The Kazhdan-Lusztig conjecture for finite W-algebras

TL;DR

This paper investigates the representation theory of finite W-algebras, proposing a Kazhdan-Lusztig type conjecture, analyzing their modules, and introducing dual Kazhdan-Lusztig polynomials to understand their structure.

Contribution

It introduces a conjecture for the structure of finite W-algebras, including a new approach using dual Kazhdan-Lusztig polynomials to analyze modules.

Findings

Identification of the structure of Verma modules for W-algebras

Introduction of dual Kazhdan-Lusztig polynomials for W-algebras

Examples supporting the conjectures and potential applications

Abstract

We study the representation theory of finite W-algebras. After introducing parabolic subalgebras to describe the structure of W-algebras, we define the Verma modules and give a conjecture for the Kac determinant. This allows us to find the completely degenerate representations of the finite W-algebras.
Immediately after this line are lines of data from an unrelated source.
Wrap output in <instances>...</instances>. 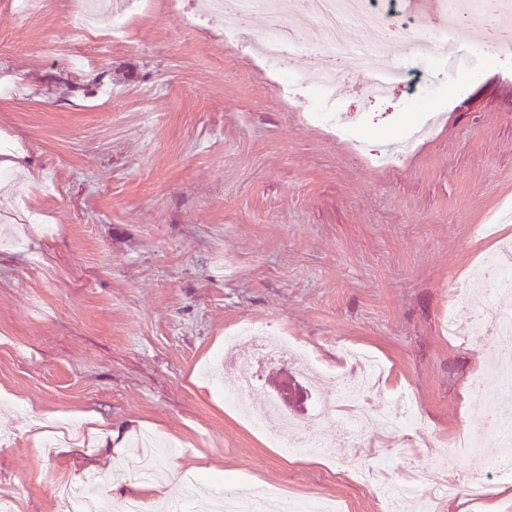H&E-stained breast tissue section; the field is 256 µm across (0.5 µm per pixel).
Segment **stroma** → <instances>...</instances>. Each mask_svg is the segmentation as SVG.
<instances>
[{
  "mask_svg": "<svg viewBox=\"0 0 512 512\" xmlns=\"http://www.w3.org/2000/svg\"><path fill=\"white\" fill-rule=\"evenodd\" d=\"M434 2L379 0L410 77L379 101L349 63L366 34L342 29L347 139L309 119L311 90L285 97L263 64L225 47L221 17L143 0L122 35L101 24L82 39L68 25L76 0H41L24 17L0 0V496L16 512H62L52 483L91 471L108 512L133 497L215 512L241 479L379 512L339 453L293 457L252 426L274 404L336 445L338 414L313 411L335 404L347 346L388 368L367 411L393 417L408 402L423 423L368 432L349 457L386 460L394 481L444 463L459 482L500 484L487 468L495 436L444 461L449 438L485 418L474 371L498 405L512 406V386H498L484 337L449 341L442 318L474 306L476 274L512 239V223L472 233L512 207V60L483 53L403 164L353 151L384 150L420 120L413 84L449 98L447 75L406 48L446 26ZM244 24L259 40L312 20L301 0H278L276 16ZM244 325L292 337L326 375L308 382L287 353L225 365L224 338ZM243 374L255 386L238 410L223 392ZM96 419L123 454L92 433ZM148 454L195 484L154 497L130 467Z\"/></svg>",
  "mask_w": 512,
  "mask_h": 512,
  "instance_id": "stroma-1",
  "label": "stroma"
}]
</instances>
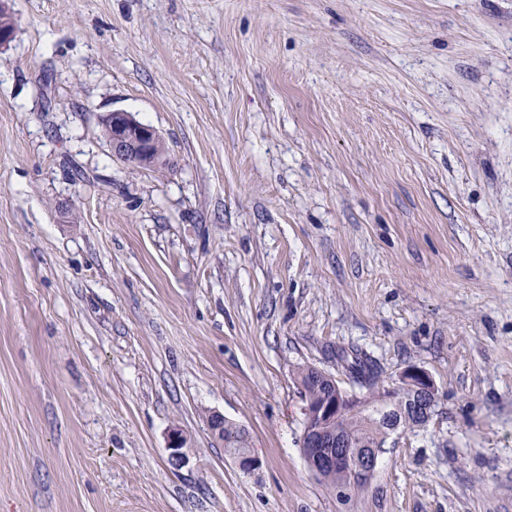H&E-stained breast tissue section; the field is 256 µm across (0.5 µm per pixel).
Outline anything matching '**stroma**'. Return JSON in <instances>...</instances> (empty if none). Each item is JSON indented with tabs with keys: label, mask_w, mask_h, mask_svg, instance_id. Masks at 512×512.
<instances>
[{
	"label": "stroma",
	"mask_w": 512,
	"mask_h": 512,
	"mask_svg": "<svg viewBox=\"0 0 512 512\" xmlns=\"http://www.w3.org/2000/svg\"><path fill=\"white\" fill-rule=\"evenodd\" d=\"M9 5L0 512H512V0ZM355 350L438 413L341 497L297 371ZM102 120L109 129L107 142L113 157L127 164L145 163L154 168L163 162L156 159L155 150L163 139L154 127L120 110L107 113ZM233 425L230 421H224V415L221 414H212L208 420L211 434L219 440H224V449L230 455L240 449H249L246 431ZM232 456L236 467L243 473L249 474L260 466L259 459L250 451Z\"/></svg>",
	"instance_id": "obj_1"
}]
</instances>
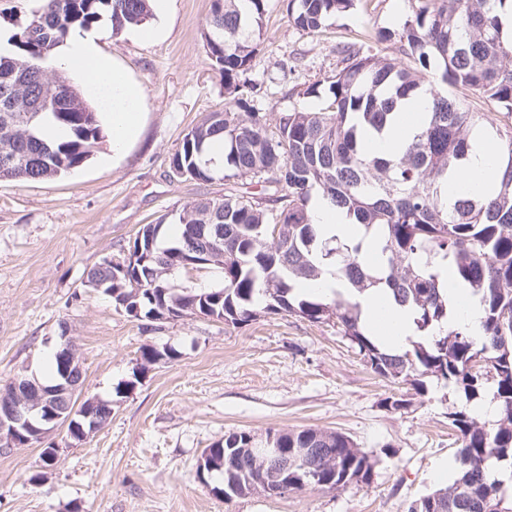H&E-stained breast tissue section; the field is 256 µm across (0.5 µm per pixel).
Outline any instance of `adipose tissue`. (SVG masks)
Masks as SVG:
<instances>
[{"label": "adipose tissue", "instance_id": "1", "mask_svg": "<svg viewBox=\"0 0 512 512\" xmlns=\"http://www.w3.org/2000/svg\"><path fill=\"white\" fill-rule=\"evenodd\" d=\"M98 31L91 30L76 35L55 54L56 64L74 70L96 104L110 123L113 152H121L135 135L145 100V90L132 82L123 69L109 62L98 49ZM425 117L424 101L405 106L400 119L386 136L366 143L368 151L388 156L401 154L418 133ZM501 147L496 139L486 133H476L472 148L463 166L449 174L442 186L448 198H455L464 190L490 197L498 188L496 163ZM309 212L321 237L353 240L361 231L340 209L329 203L322 194H314ZM448 287V324L465 328L471 335L482 332V307L469 288L455 280L452 273H444ZM360 319L371 337L384 349L397 352L408 342L416 340L414 312L410 306L396 302L383 290H372L359 296Z\"/></svg>", "mask_w": 512, "mask_h": 512}]
</instances>
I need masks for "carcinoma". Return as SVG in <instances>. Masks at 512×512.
<instances>
[{"instance_id":"carcinoma-1","label":"carcinoma","mask_w":512,"mask_h":512,"mask_svg":"<svg viewBox=\"0 0 512 512\" xmlns=\"http://www.w3.org/2000/svg\"><path fill=\"white\" fill-rule=\"evenodd\" d=\"M37 2L12 37L15 51H0V155L13 157L11 165L0 164V179L19 182L53 179L81 167L101 139L94 109L68 77L42 63L72 29L106 20L117 34L150 18L149 0ZM267 2L211 0L209 57L236 98L224 108V121L206 117L184 135L170 167L193 171L203 182L218 175L226 185L255 179L277 207L267 209L231 191L207 206L185 205L155 224L154 262L117 274L99 264L87 273L89 287L105 282L102 290L112 291L116 307L137 305L143 318L162 308L178 318L214 316L233 326L261 313L294 314L312 323L334 317L371 369L393 383L419 387L422 378L436 377L475 401L493 382L498 427L485 430L465 409L449 414L460 441L456 477L450 486L412 501L407 512H502L501 481L487 462L512 467V123H497L500 114L512 118V40L503 39L499 20L512 0H414L399 29L365 32L368 42L394 41L399 57L337 44L343 67L332 77L324 107L282 114L274 134L267 133L266 116L250 105L254 86L242 79L258 47ZM357 2L288 0V22L317 32ZM430 68L493 111L472 112L464 101L426 87L424 71ZM423 95L431 99L428 119L403 153L367 155L364 141L383 136L397 105ZM484 127L503 149L499 191L490 198L462 194L450 202L441 184L461 167L473 131ZM218 139L224 141L220 167L208 155ZM319 191L364 236L377 238L379 266L364 263L360 241L318 238L308 207ZM209 208L224 217V258L212 263L222 270L224 286L177 290L170 276L184 269L180 256L202 252L213 241L207 232L189 233V225L206 223ZM442 265L482 305L481 335L448 327ZM327 273L343 282L346 294L329 301L296 292L297 284ZM375 288L410 305L418 335L428 340L395 354L377 345L355 301ZM249 436L230 432L206 449V475L221 479L226 499L257 493L260 474L244 452ZM274 445L290 457L308 449L286 476L291 491L369 483L372 458L343 433L279 432Z\"/></svg>"}]
</instances>
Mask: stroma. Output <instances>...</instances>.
Returning a JSON list of instances; mask_svg holds the SVG:
<instances>
[{
    "mask_svg": "<svg viewBox=\"0 0 512 512\" xmlns=\"http://www.w3.org/2000/svg\"><path fill=\"white\" fill-rule=\"evenodd\" d=\"M287 0H268L261 44L246 78L251 104L276 127L282 113L322 107L342 66L336 45L369 28H399L409 0H371L309 33L289 23ZM210 0H174L152 41L104 33L103 53L146 93L140 126L121 154L101 138L71 173L0 180V388L16 374L38 379L61 336L83 371L81 394L111 403L112 417L81 441L66 428L40 446L0 453V512H407L455 479L459 446L448 424L463 394L425 378L422 388L374 373L336 321L263 314L233 327L202 316L134 318L88 271L140 227L185 204L220 196L222 181L173 176L183 136L231 99L208 56ZM164 359L143 366L146 350ZM404 399V408L386 405ZM305 428L351 437L375 461L369 483L309 487L282 496L224 499L197 475L205 448L232 431L255 437Z\"/></svg>",
    "mask_w": 512,
    "mask_h": 512,
    "instance_id": "obj_1",
    "label": "stroma"
}]
</instances>
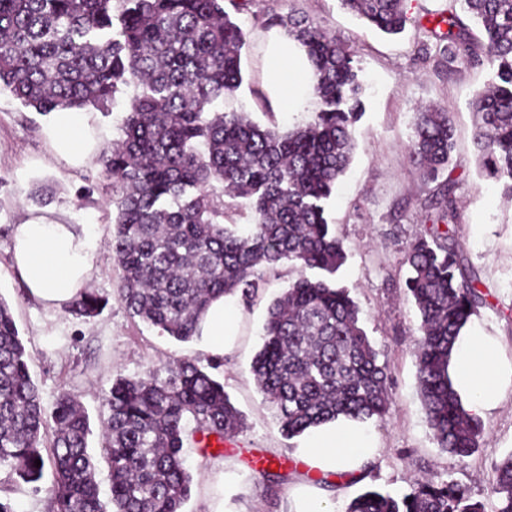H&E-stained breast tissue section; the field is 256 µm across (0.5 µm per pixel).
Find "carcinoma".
I'll use <instances>...</instances> for the list:
<instances>
[{
    "label": "carcinoma",
    "mask_w": 512,
    "mask_h": 512,
    "mask_svg": "<svg viewBox=\"0 0 512 512\" xmlns=\"http://www.w3.org/2000/svg\"><path fill=\"white\" fill-rule=\"evenodd\" d=\"M252 0H0V89L26 107L52 113L104 107L133 88L123 138L103 159L120 185L114 201L112 261L129 315L178 342L199 336V322L221 296L250 301L262 271L288 262L297 278L269 308L251 372L289 438L345 418L382 419L392 400L388 374L360 324L359 308L336 282L347 254L325 217V204L346 173L355 125L364 111L363 82L350 45L293 12L253 16L281 26L306 50L321 108L303 127L262 128L217 101L243 84L249 30L238 19ZM485 40L468 35L452 11L431 29L448 61L487 65L491 86L476 94L474 144L481 174L512 195V0H458ZM368 25L395 35L406 26V0H341ZM455 147L450 113L432 105L416 113L411 163L438 183L436 224L411 243L404 281L418 316L417 379L439 448L474 454L485 424L463 408L448 376L460 329L486 304L476 274L456 249L454 183L443 178ZM248 202L247 224H227ZM93 317L101 299L88 289L68 305ZM209 367L185 356L165 379L121 377L105 398L102 452L111 498L100 499L88 418L69 393L47 411L28 369L25 345L0 297V465L26 484L53 472L51 512H183L191 474L188 438L233 439L243 419ZM54 423L50 455L42 430ZM194 427H189V424ZM41 465L35 466V460ZM274 485L287 475L278 457L253 461ZM496 512H512V453L494 467ZM347 512H484L466 489L422 480L394 498L378 490L355 497Z\"/></svg>",
    "instance_id": "cac0c4a2"
}]
</instances>
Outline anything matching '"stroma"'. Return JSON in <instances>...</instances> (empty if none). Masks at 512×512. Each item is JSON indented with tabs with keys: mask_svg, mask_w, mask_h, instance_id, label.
<instances>
[{
	"mask_svg": "<svg viewBox=\"0 0 512 512\" xmlns=\"http://www.w3.org/2000/svg\"><path fill=\"white\" fill-rule=\"evenodd\" d=\"M452 7V0H412L411 20L397 36L365 26L340 0H254L242 14L248 22L256 14L300 12L347 41L362 70L366 110L356 125L352 163L327 202V216L347 249L338 279L349 288L361 325L387 367L392 406L384 420L363 424L374 451L353 477L325 487L307 476L299 465L305 436L288 439L281 434L275 411L250 372L267 308L296 276L286 263L264 271L251 302L227 303L237 317L236 331L215 372L242 413L244 426L219 457L202 456L194 443L186 444L183 455L192 486L185 512H212L219 502L224 512H297L305 487L335 512H346L365 490L396 495L425 478L461 484L473 500L483 503L485 512H494L497 501L489 496L488 486L495 464L512 453V392L487 420L472 456L460 459L437 448L418 389L417 314L402 289L408 246L436 221L429 205L436 185L425 181L408 159L415 112L434 103L446 107L455 123L456 147L448 169L457 183L454 238L486 294L485 306L472 321L498 336L504 357L512 360V196L480 174L473 140V94L489 82L491 72L485 66L445 63L423 29L428 17ZM269 38V32L254 30L242 53L244 83L219 109L248 113L264 127L305 125L317 101L300 112H271L261 97ZM126 100L122 94L114 105L89 109L93 147L80 165L72 166L55 157L45 134L52 115L24 107L9 91H0V297L11 308L45 408L68 392L88 415V446L97 457L96 479L104 501L109 498L110 469L101 456L100 432L108 415L104 397L113 381L149 373L166 377L168 368L186 355L196 356L203 366L210 360L201 341L178 342L131 317L118 292L111 239L119 190L105 177L100 159L123 135ZM33 214L95 226L99 249L88 287L104 301L97 316L77 317L27 296L12 267L10 248L15 226ZM263 455L290 460L286 482L270 485L253 470V460ZM52 485L51 470H44L35 493L0 466V498L11 501L16 512H49Z\"/></svg>",
	"mask_w": 512,
	"mask_h": 512,
	"instance_id": "1",
	"label": "stroma"
}]
</instances>
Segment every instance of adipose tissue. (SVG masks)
I'll use <instances>...</instances> for the list:
<instances>
[{
  "label": "adipose tissue",
  "mask_w": 512,
  "mask_h": 512,
  "mask_svg": "<svg viewBox=\"0 0 512 512\" xmlns=\"http://www.w3.org/2000/svg\"><path fill=\"white\" fill-rule=\"evenodd\" d=\"M266 74L277 111H300L313 95L312 67L287 33L271 36ZM90 135V126L81 112L56 113L48 132L56 154L73 165L83 162L90 152ZM97 249L98 238L90 227L60 224L38 215L17 225L12 262L33 299L60 308L86 287ZM235 321V314L225 309L223 300L210 305L200 330L206 351L223 355ZM450 377L468 413L484 420L512 390V362L503 357L496 337L480 326L468 325L454 344ZM370 451L366 434L340 419L318 429L303 453L311 468L328 472L356 468Z\"/></svg>",
  "instance_id": "obj_1"
}]
</instances>
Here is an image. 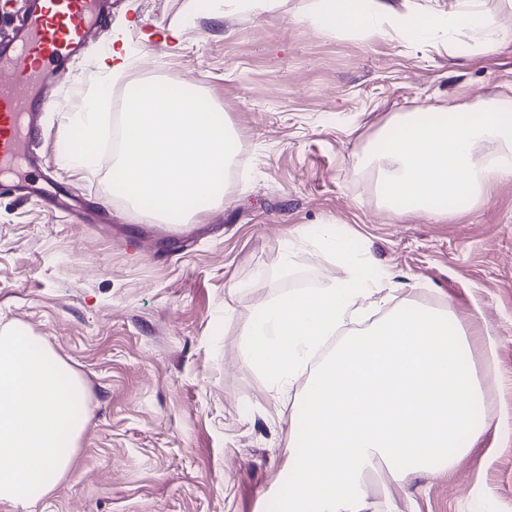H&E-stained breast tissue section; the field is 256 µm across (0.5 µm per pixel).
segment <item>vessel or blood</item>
I'll return each mask as SVG.
<instances>
[{
  "instance_id": "b4317fda",
  "label": "vessel or blood",
  "mask_w": 512,
  "mask_h": 512,
  "mask_svg": "<svg viewBox=\"0 0 512 512\" xmlns=\"http://www.w3.org/2000/svg\"><path fill=\"white\" fill-rule=\"evenodd\" d=\"M104 23L97 0H28L15 50L0 57V167L37 146L33 117L47 101V73L78 56Z\"/></svg>"
}]
</instances>
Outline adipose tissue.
Returning a JSON list of instances; mask_svg holds the SVG:
<instances>
[{
    "label": "adipose tissue",
    "mask_w": 512,
    "mask_h": 512,
    "mask_svg": "<svg viewBox=\"0 0 512 512\" xmlns=\"http://www.w3.org/2000/svg\"><path fill=\"white\" fill-rule=\"evenodd\" d=\"M303 21L336 34L386 24L412 43L444 29L461 56L504 39L484 0L417 13L393 0H314ZM461 31L466 41H457ZM99 102L89 95L75 117L82 137L65 153L69 168L85 167L97 150ZM361 162L375 170L380 203L397 217L448 219L512 178V99L396 115ZM333 247L345 277L268 302L243 332L244 357L272 397L302 390L282 512H364L368 472L382 466L391 484L410 486L454 467L493 425L476 420L485 392L453 311L399 301L398 286L371 258L342 241ZM366 317L370 325L314 362L330 336ZM86 399L83 378L41 339L0 331V504L29 512L68 476L90 421Z\"/></svg>",
    "instance_id": "obj_1"
}]
</instances>
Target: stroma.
Here are the masks:
<instances>
[{
  "instance_id": "1",
  "label": "stroma",
  "mask_w": 512,
  "mask_h": 512,
  "mask_svg": "<svg viewBox=\"0 0 512 512\" xmlns=\"http://www.w3.org/2000/svg\"><path fill=\"white\" fill-rule=\"evenodd\" d=\"M187 2L106 0L87 56L49 82L39 151L55 199L0 190V329L42 338L84 379L91 414L75 468L34 512H271L289 484L297 402L271 397L241 332L264 302L341 276L325 230L392 273L401 300L452 307L500 420L417 486L368 474L366 512H512V180L446 220H402L356 163L394 113L512 98V40L458 59L444 31L416 45L319 33L300 22L312 0L261 13L208 0L191 16ZM150 24L179 30L172 49L147 41ZM117 34L129 59L110 119L134 86L161 81L201 94L234 129L242 156L217 211L152 223L111 187L112 158L62 164Z\"/></svg>"
}]
</instances>
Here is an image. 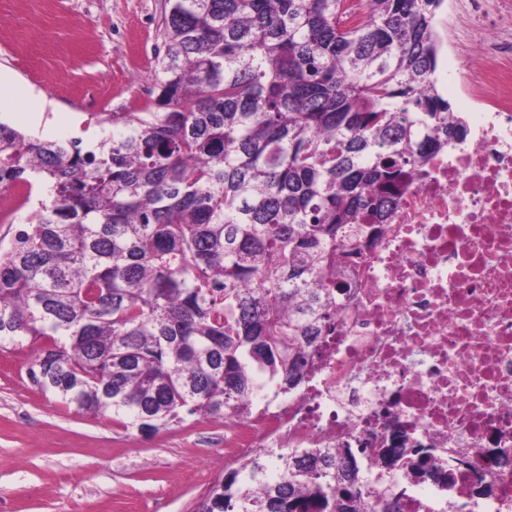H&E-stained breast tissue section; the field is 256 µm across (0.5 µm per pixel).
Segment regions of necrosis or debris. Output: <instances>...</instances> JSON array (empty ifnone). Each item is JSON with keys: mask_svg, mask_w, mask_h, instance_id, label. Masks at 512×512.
Here are the masks:
<instances>
[{"mask_svg": "<svg viewBox=\"0 0 512 512\" xmlns=\"http://www.w3.org/2000/svg\"><path fill=\"white\" fill-rule=\"evenodd\" d=\"M496 38L453 47L466 139L403 187L354 281L334 333L314 344L309 383L224 417V455L379 441L397 423L423 445L455 449L447 479L416 485L403 512H512V0Z\"/></svg>", "mask_w": 512, "mask_h": 512, "instance_id": "1", "label": "necrosis or debris"}]
</instances>
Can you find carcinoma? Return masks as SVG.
I'll use <instances>...</instances> for the list:
<instances>
[{"mask_svg": "<svg viewBox=\"0 0 512 512\" xmlns=\"http://www.w3.org/2000/svg\"><path fill=\"white\" fill-rule=\"evenodd\" d=\"M364 2L345 28L348 0H168L154 111L87 149L0 120V187L42 194L0 248V343L34 347V385L154 434L248 416L258 373L305 384L366 215L468 134L435 77L444 0ZM440 473L399 428L267 448L192 512H401Z\"/></svg>", "mask_w": 512, "mask_h": 512, "instance_id": "cac0c4a2", "label": "carcinoma"}]
</instances>
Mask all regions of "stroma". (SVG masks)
<instances>
[{
    "instance_id": "obj_1",
    "label": "stroma",
    "mask_w": 512,
    "mask_h": 512,
    "mask_svg": "<svg viewBox=\"0 0 512 512\" xmlns=\"http://www.w3.org/2000/svg\"><path fill=\"white\" fill-rule=\"evenodd\" d=\"M167 0H0V120L90 147L112 112L160 92ZM0 345V512H191L228 470L224 424L186 418L146 436L111 412L77 413Z\"/></svg>"
}]
</instances>
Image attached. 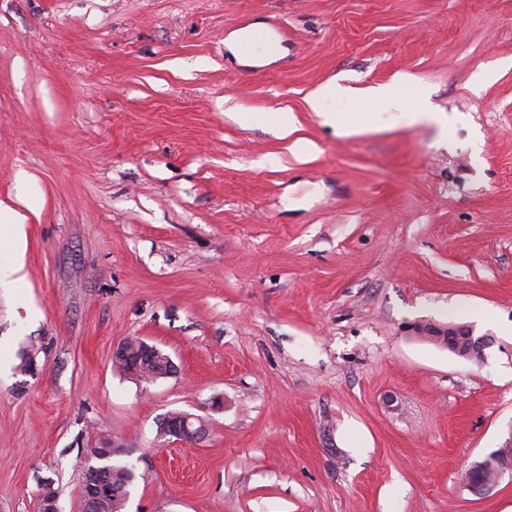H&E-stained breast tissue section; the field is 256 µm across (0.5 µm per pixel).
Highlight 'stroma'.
I'll list each match as a JSON object with an SVG mask.
<instances>
[{"label":"stroma","instance_id":"obj_1","mask_svg":"<svg viewBox=\"0 0 512 512\" xmlns=\"http://www.w3.org/2000/svg\"><path fill=\"white\" fill-rule=\"evenodd\" d=\"M257 21L288 41L239 64ZM330 82L366 131L311 112ZM416 105L442 121L400 122ZM0 209L26 218L0 512L44 479L82 512L103 435L141 475L124 512H512V479L462 482L512 433V0H0ZM424 320L491 343L458 358ZM128 337L175 373L117 371ZM171 412L206 437L166 443ZM250 39L249 34L242 31L230 34L225 40L224 45L243 65H256L272 61L279 53V47L263 41L247 48L246 44ZM413 331L417 336H437L438 342L443 349H448L454 347V343H448V339L453 338V336H473L474 330L471 325L461 324V325H442L435 322H418L414 324ZM454 329V330H453ZM467 329V333L461 334L460 331H465Z\"/></svg>","mask_w":512,"mask_h":512}]
</instances>
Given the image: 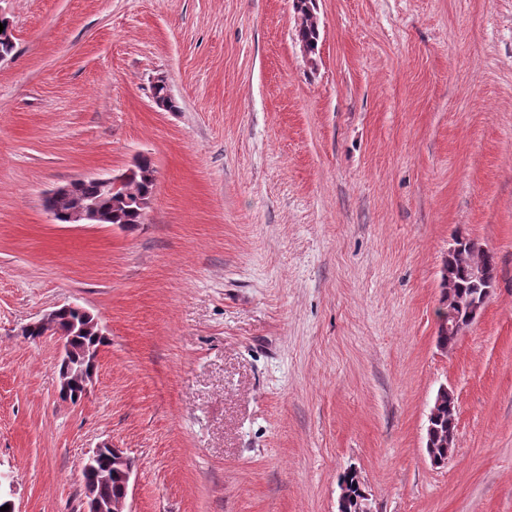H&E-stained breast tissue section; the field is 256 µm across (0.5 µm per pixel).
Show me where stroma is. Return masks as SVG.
Returning a JSON list of instances; mask_svg holds the SVG:
<instances>
[{
	"label": "stroma",
	"instance_id": "35a3bbf8",
	"mask_svg": "<svg viewBox=\"0 0 512 512\" xmlns=\"http://www.w3.org/2000/svg\"><path fill=\"white\" fill-rule=\"evenodd\" d=\"M0 0V470L19 512H80L83 459L134 461L131 512H512V0ZM168 78L177 111L157 109ZM144 223L59 224L53 187L125 171ZM497 278L437 343L455 235ZM73 303L108 335L57 395ZM459 415L425 450L441 386ZM295 17V40L301 51L310 59L318 49L320 23L316 14L315 0H292ZM466 260H477L482 262L488 269L491 279H495L496 263L493 252L483 247L478 242L467 238ZM75 308L83 313L87 311L73 304L61 305L41 318L23 325L20 335L28 341H37L47 336H53L60 347V354L57 361L59 374V397L64 401L77 404L89 391L93 383L96 366L101 347L85 348L77 353L72 345L70 337L56 332L52 325V319L60 310ZM38 327L42 330L41 336H29L32 330ZM437 411L438 422L436 426L440 433V442H447L448 435V447L435 448V452L438 457L444 459L446 462L448 460V448L452 446L453 441H456L455 432L448 430V398L437 408Z\"/></svg>",
	"mask_w": 512,
	"mask_h": 512
}]
</instances>
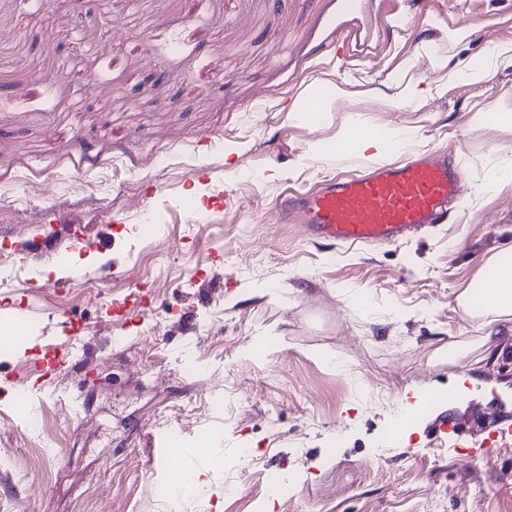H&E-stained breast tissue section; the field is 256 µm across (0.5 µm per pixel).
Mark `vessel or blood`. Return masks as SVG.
I'll use <instances>...</instances> for the list:
<instances>
[{"mask_svg":"<svg viewBox=\"0 0 512 512\" xmlns=\"http://www.w3.org/2000/svg\"><path fill=\"white\" fill-rule=\"evenodd\" d=\"M458 192L455 166L410 157L301 197L295 216L334 243H394L441 222Z\"/></svg>","mask_w":512,"mask_h":512,"instance_id":"1","label":"vessel or blood"}]
</instances>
To extract the irreducible representations we analyse the structure of singular and subsingular vectors, and find that for W-algebras, in general the maximal submodule of a Verma module is not generated by singular vectors only. Surprisingly, the role of the (sub)singular vectors can be encapsulated in terms of a `dual' analogue of the Kazhdan-Lusztig theorem for simple Lie algebras. These involve dual relative Kazhdan-Lusztig polynomials. We support our conjectures with some examples, and briefly discuss applications and the generalisation to infinite W-algebras.